Chris Xu

Chris Xu

Shattering expectations to learn about the brain

Chris Xu, professor of applied and engineering physics at Cornell, was at a White House conference as an invited guest in September, 2014. He was there to celebrate the progress made by researchers who are part of President Obama's BRAIN initiative. Xu was included in recognition of his exciting progress in creating new tools for brain imaging. Xu has 28 patents either granted or pending and his work on multiphoton microscopy is allowing researchers to image the mouse brain in living specimens at previously unattainable depths and resolution.

But for a boy raised in a poor neighborhood of Shanghai during Chairman Mao’s Cultural Revolution of the 1970s, being invited to the White House as an honored guest would probably have seemed unimaginable. “I look back at my life and it is amazing where I have been able to go and what I have been able to do.” says Xu.

Life in China changed dramatically after the Cultural Revolution. Xu took a test at the age of 12 and ended up with a spot at the best middle school in the country. “One day I was living in a neighborhood where maybe one person in ten thousand actually went to college. My dad never spent one day of his life in a formal school. But then there I was at a boarding school with the cream of the crop. It was at that middle school that a physics teacher opened my eyes to the world outside China and the wonderful world in physics,” says Xu. Fast forward to the early 1990s. After earning a B.S. in physics from Fudan University in 1989, Xu came to Cornell to get both his Master’s and his Ph.D. in applied physics.

Cornell Engineering professor Watt Webb and doctoral student Winfried Denk had just invented a new imaging technology called two-photon microscopy and Xu joined Webb’s lab. “Working with Watt Webb was one of the luckiest breaks of my life,” says Xu. “He explained the project and it just clicked with me—it made so much sense.” This was the beginning of Xu’s research in optics and biological imaging, which form the foundation of his current interdisciplinary research.  

Xu earned his Ph.D. in 1996 and then joined Bell Labs, a place he dreamed about when he was in high school. At Bell, Xu moved into new research areas in fiber optics and telecom, and invented breakthrough technologies for high bit-rate, long distance optical transmission. “At the time,” says Xu, “all sorts of money was flowing in and you could pursue any idea in telecom.” It was while he was at Bell Labs that Xu got his first exposure to the business and financial side of high-tech research. “At Bell I learned how things like practicality, cost, and politics all come into play when you are developing any sort of product,” says Xu. He also got to see first-hand how large-scale economic trends make themselves felt in industry research labs during the heydays of the dotcom bubble and crash.

After six years at Bell Labs, Xu decided to enter the world of academia. He joined the faculty of the School of Applied and Engineering Physics in 2002 and he has been with Cornell ever since. Currently, Xu is working on what he has called “one of the most exciting projects I have ever engaged in in my entire life.” Put simply, he and his colleagues are creating new technologies that will allow in vivo imaging deep into the brain. “During my middle school years, I told myself that I should only work on two things: the universe and the brain, because both are so mysterious,” he said. “It is certainly wonderful to be able to pursue a childhood dream.”  “We are also developing new medical endoscopes for non-invasive, real-time diagnostics of tissue without use of dyes or contrast agents,” says Xu. “It is hard because it is all new. We have to make the tools we need in order to simply make the tools we need. We are turning a 200 pound microscope into a 2-gram handheld device. The challenges are enormous.”

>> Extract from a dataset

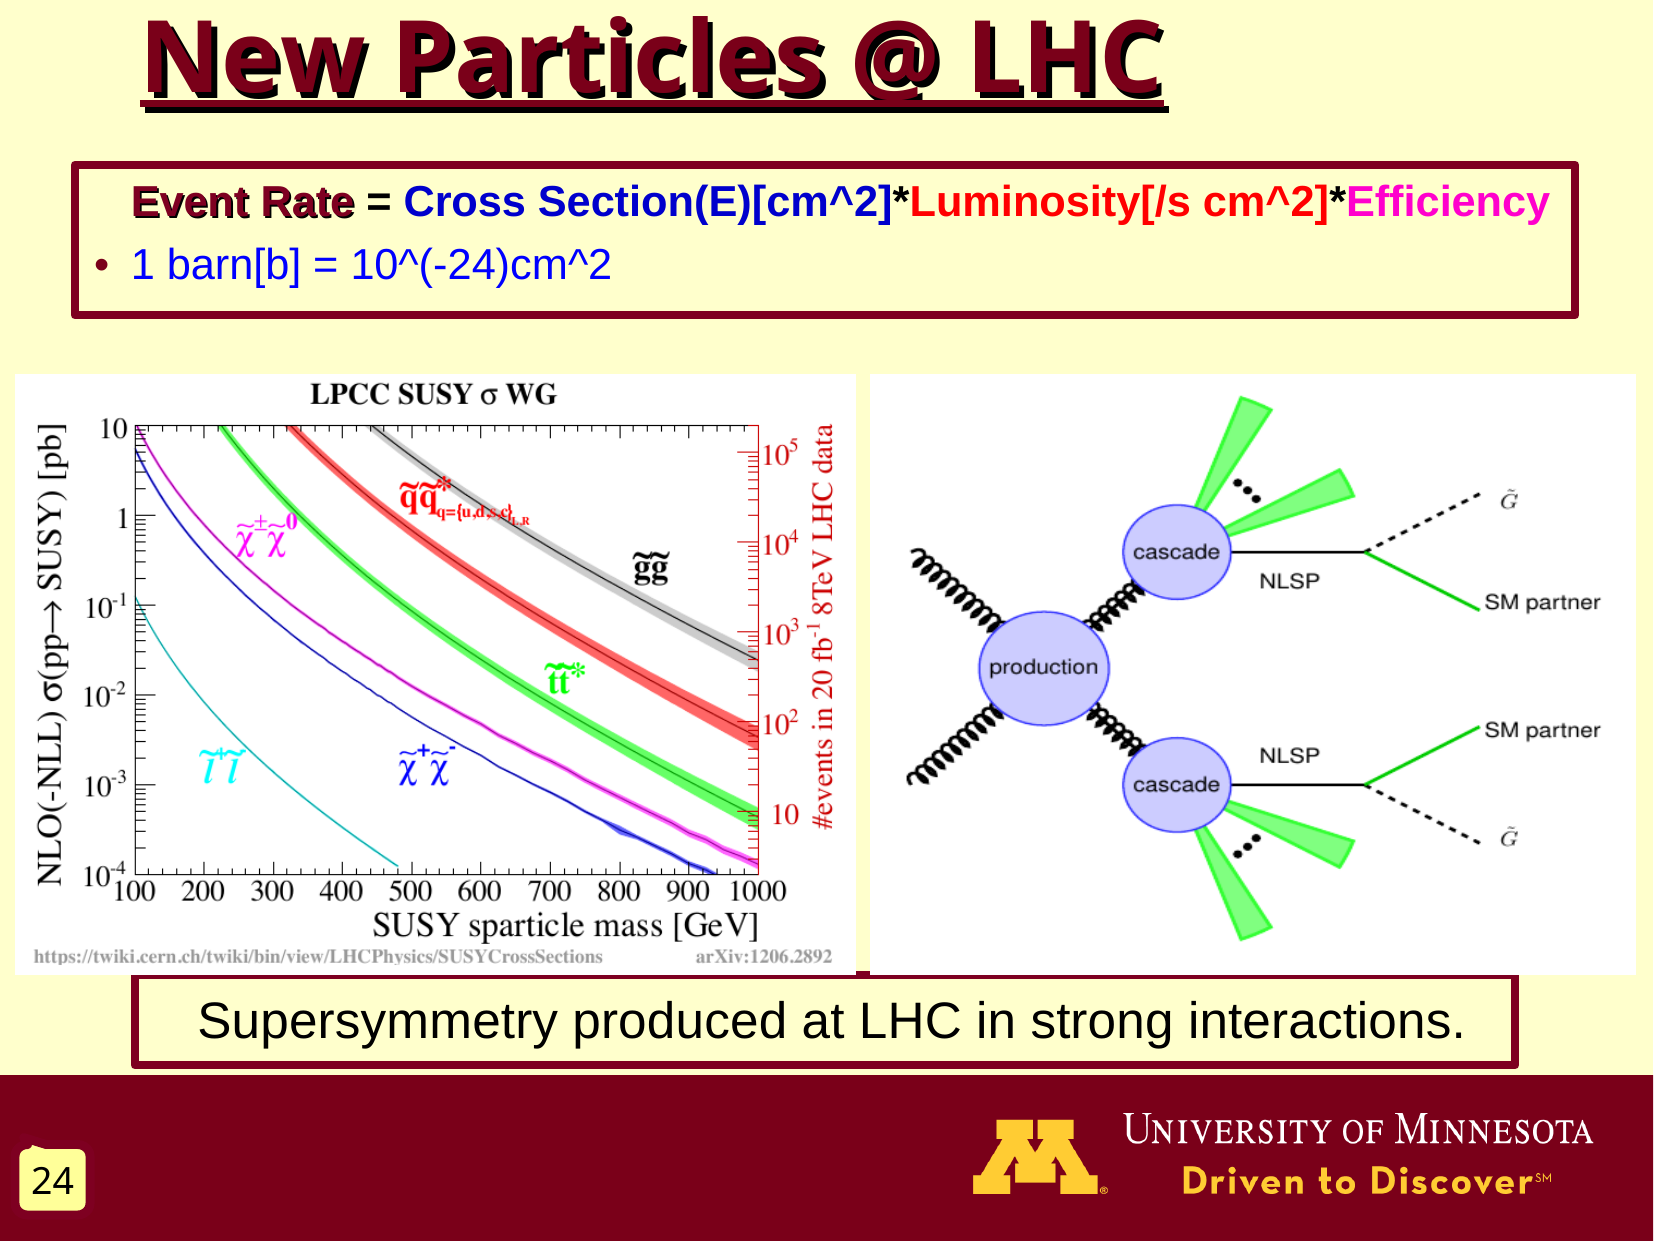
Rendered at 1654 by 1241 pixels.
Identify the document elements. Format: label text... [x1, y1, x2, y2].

Xu may attribute a fair amount of his success to the schools he attended and the great mentors he had in life, but it is clear that something else is at play as well. Chris Xu has worked hard his entire career to master difficult concepts and challenging technology. His drive for excellence and efficiency, and his fearless pursuit of new ideas have been the cornerstones of his career. Xu’s multiphoton microscope will play an important part in meeting the BRAIN initiative’s goal of understanding everything about the brain. The medical endoscopes will be a valuable tool in diagnosing cancers and other diseases in far less invasive ways than done currently. It is a long way from the neighborhoods of Shanghai to Ithaca and the White House and no one is more aware of this distance than Chris Xu. “At some point in each day I remember how lucky I am,” says Xu, “and then I get back to work.”